Thursday, 26 July 2012

Ojudu empowers Ekiti women

The result of a study conducted by Dr. Akerele and S.A Adewuyi of the Department of Agricultural Economics and Farm Management, University of Agriculture, Abeokuta, Ogun State on the assessment of household poverty and welfare among Ekiti households is quite revealing.
   It states that 38.30 per cent of the households covered by the study are poor and would have to mobilise financial resources up to 41.80 per cent of $1 (N130) per day (for each household member) to be able to escape poverty. 
   Female-headed households in the study area appear to be more vulnerable to income poverty, with poverty  incidence, depth and severity of values 0.221 and 0.239, 0.402 and 0.191. Highest levels of poverty were found among households with 7-9 dependants, with values 1.00, 0.715 and 0.511 for the incidence, depth and severity of poverty. 

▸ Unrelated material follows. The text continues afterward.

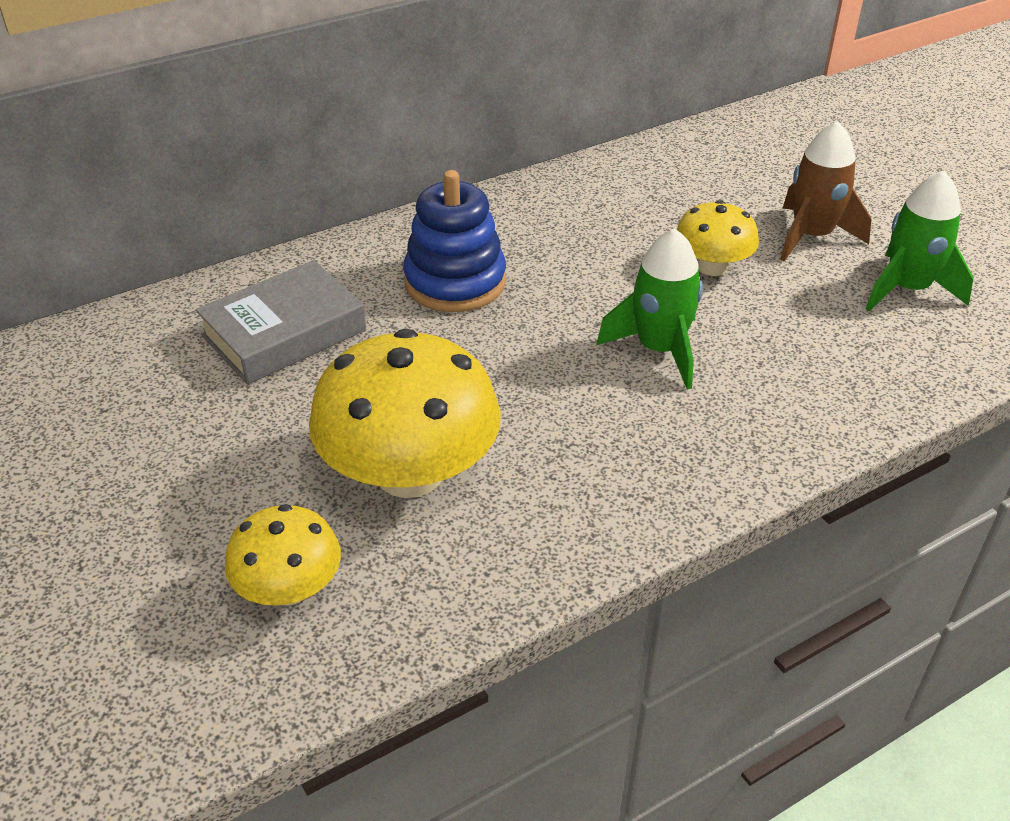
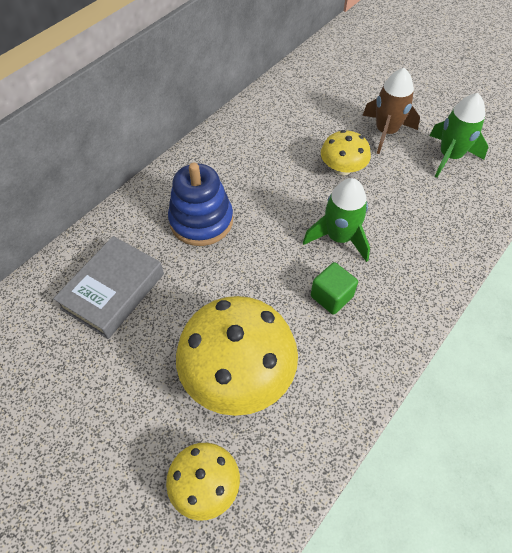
camera: 20 degrees left, 15 degrees up
(606, 418) = (331, 296): none -> green cube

To some, these may sound like meaningless academic figures, but an assessment of the realities on ground would shed light on the figures. That is why government performance, to many Ekiti people, means food on the table. The Ekiti State Government is doing its best, with its anti-poverty programmes, such as the Social Security Scheme for the elderly, but it needs  support  to ensure that there is an improvement in the lives of members of affected families. 
This is the essence of the Raliat Ojudu Women Development Centre (ROWDEC) initiated by Senator Babafemi Ojudu, the lawmaker representing Ekiti Central in the Red Chamber. For Ojudu, it is a reconnection with his beginning. Having had a mother who  shouldered a lot of her kids’ needs via her sales of garri, Ojudu knows that  what most families need most times is just a helping hand and a little push and they would henceforth survive on their own. This is why he will be giving out empowerment funds to 570 women, (10 in each ward) of his senatorial district, at the commissioning of the Raliat Ojudu Women Development Centre. It nis named after his mother, Mama Raliat Boluwaji Ojudu who, in the face of all odds, made sure that her kids were groomed into successful adults.

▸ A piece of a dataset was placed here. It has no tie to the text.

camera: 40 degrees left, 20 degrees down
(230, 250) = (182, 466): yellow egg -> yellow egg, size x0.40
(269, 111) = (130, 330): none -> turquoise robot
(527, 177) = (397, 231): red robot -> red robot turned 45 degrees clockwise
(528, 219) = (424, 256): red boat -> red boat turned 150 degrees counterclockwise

An average Ekiti woman is industrious and has to keep up with so many responsibilities. In female-headed households or in households where the husband is more or less a figurehead, her responsibilities triple. In cases like this, if the financial wherewithal to shoulder these responsibilities is not available then it becomes a serious burden that could weigh her down. Some of these women have had to join contributory schemes to raise micro-credit loans to start small businesses to be able to give their kids a decent life. 
Their stories are not different from that of 35-year-old Latifat Agboola of Makoko community in Lagos. The woman, as reported by Inter Press Service, took a N20, 000 loan to start a charcoal business and today she makes enough to take care of herself and her family. To people who are not conversant with the grim realities of life in Nigeria, N20, 000 may be a little amount. The truth, however, is that there are several small businesses that could be started with it. Most times, the women even take loans as little as 10, 000 to start their business. All it requires to make it work is discipline and determination.

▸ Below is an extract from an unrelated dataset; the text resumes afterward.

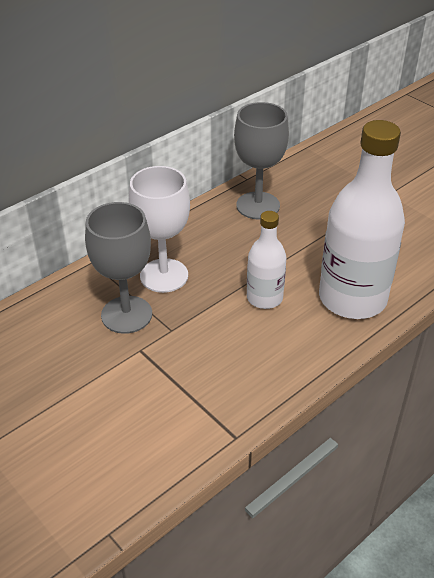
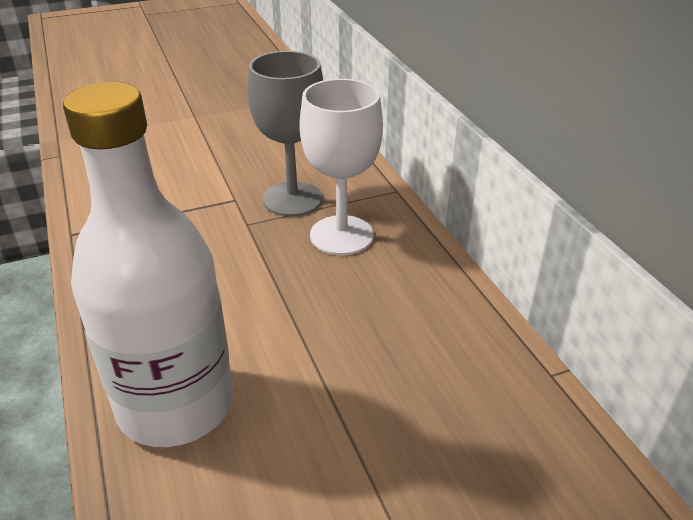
camera: 110 degrees right, 5 degrees down
(258, 205) = (463, 365): grey goblet -> none
(264, 298) = (244, 309): white bottle -> none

In the case of  Ojudu, he is not giving out a loan; he is giving out empowerment funds that would not be repaid. But he has urged the women to organise themselves into groups of 10 to start a revolving loan scheme among themselves with the money, just like in co-operative societies, but unlike co-operatives, there would be no interest. They would simply have to be the managers of the funds, loaning it out and revolving it among themselves to ensure that it goes round.
Besides the empowerment funds, which the Raliat Ojudu Women Development Centre (ROWDEC) will henceforth be giving to women (even when Ojudu is no longer a Senator), the centre will also be offering free medicare and consultation to women, pregnant women and children under five years. It hopes to achieve this with its mobile clinic that will be on periodic visits to communities in Ekiti Central to offer free medical consultation and medicare to women. 
According to Ojudu, women, by virtue of their emotional, marital, and sometimes economic responsibilities go through a lot of stress and most times, they have no time for medical check-up. The mobile clinic of Raliat Ojudu Women Development Centre will offer this to them  in their homes at no cost.
With all these, it appears that better days are here for Ekiti women, and not just the women, but also their children whom these women struggle, at all times, to groom into responsible and successful adults. 
The women however, should emulate Latifat Agboola of Makoko in Lagos, who through discipline and self-determination built a thriving business with N20, 000. They should not see the empowerment funds as “politics money” to be squandered while they wait for another, rather they should think of what they could do with the money to ensure better life for themselves and their children.